Walimai di Enzo D’Aniello [Recensione ed Intervista]

 “Walimai” di Enzo D’Aniello

 

Ricevo Walimai di Enzo DAniello in tarda serata. Al mattino mi sveglio, inizio a leggerlo e poi scopro di essere arrivata alla fine senza sforzo e in breve tempo. “Walimai” racconta una storia d’amore, di libertà e di coraggio. Tre elementi che viaggiano di pari passo pagina dopo pagina. Chi conosce l’autore riesce ad avvertire quanto di Enzo ci sia nella voglia di volersi mettere a nudo, non per compiacersi ma per ricercare una forma pura di sincerità. Per essere sinceri con se stessi e con il mondo. Nella dedica, firmata da Gianni Simioli, si legge “Disegna l’uomo che sei, uno splendido ragazzo folle, che oggi e’ capace di raccontare qualcosa. Chi saprà ascoltarti, prenderà appunti!”.

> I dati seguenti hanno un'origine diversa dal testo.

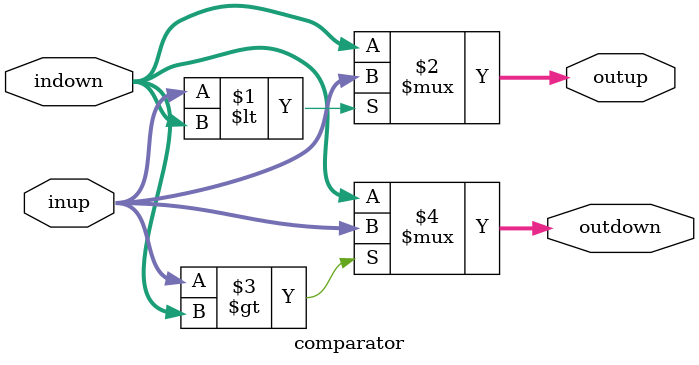
<source format=v>
`default_nettype none

module comparator(input wire [31:0] inup, indown,
                  output wire [31:0] outup, outdown);

    assign outup = (inup < indown) ? inup : indown;
    assign outdown = (inup > indown) ? inup : indown;

endmodule

`default_nettype wire
</source>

Dunque, mentre prepariamo carta e penna per prendere “appunti”, incontriamo l’autore:

La tua opera ha un titolo particolare, puoi spiegare il significato e il perché di questa scelta?

Walimai è vento in ebraico. Ho trovato questo titolo leggendo la Bibbia. Essendo io molto religioso, una mattina leggevo un passo della Bibbia che aveva proprio questo titolo e lo scelsi per il mio racconto, visto che parlo di gabbiani, vento e di un’anima che si rifugia in uno spirito libero.

La storia è molto forte. Racconta brevemente la trama senza rivelarne il finale.

Il dott. Luciano Iannulli è il primario dell’ospedale Gesù e Maria. Una mattina succede uno strano caso ed è costretto a confrontarsi con Philippe, un infermiere che ama volare con il deltaplano in compagnia dei gabbiani. Dopo una breve ramanzina Luciano affida alla figlia Tania, psicologa, il caso di Philippe. Tra i due nasce l’amore, fin quando non si scoprirà che Philippe è sieropositivo.

Cè un personaggio nel quale ti rivedi? Se sì, qual è?

Sì, Philippe perché è altruista, buono, ama la libertà e sopratutto ama.

Leggendo il libro si ha quasi l’impressione che sia stato scritto e pensato per il teatro. Possiamo sperare in una rappresentazione teatrale?

Sì, già stiamo lavorando a questo. Anzi ne approfitto per dirvi che domenica 22 ottobre alle 18:30 ci sarà la prima teatrale di Walimai al Teatro Bolivar di Napoli. Inoltre si sta pensando anche ad una versione cinematografica.

Quale messaggio vorresti far arrivare ai lettori?

Di porsi delle domande e non dare tutto per scontato quando si ritrovano di fronte una persona che assume comportamenti strani. Un po’ come diceva Pirandello:“metti le mie scarpe …”.

Ho sottolineato una frase sul libro di Enzo D’Aniello, la condivido con voi, sono certa vi farà riflettere:

Cosa può pensare una persona che, dopo un momento bellissimo, come quello di fare lamore, scopre che ha contratto lHiv? Oltre alla paura e allo sconforto, dovrà imparare a convivere con lignoranza di chi lo abbandonerà.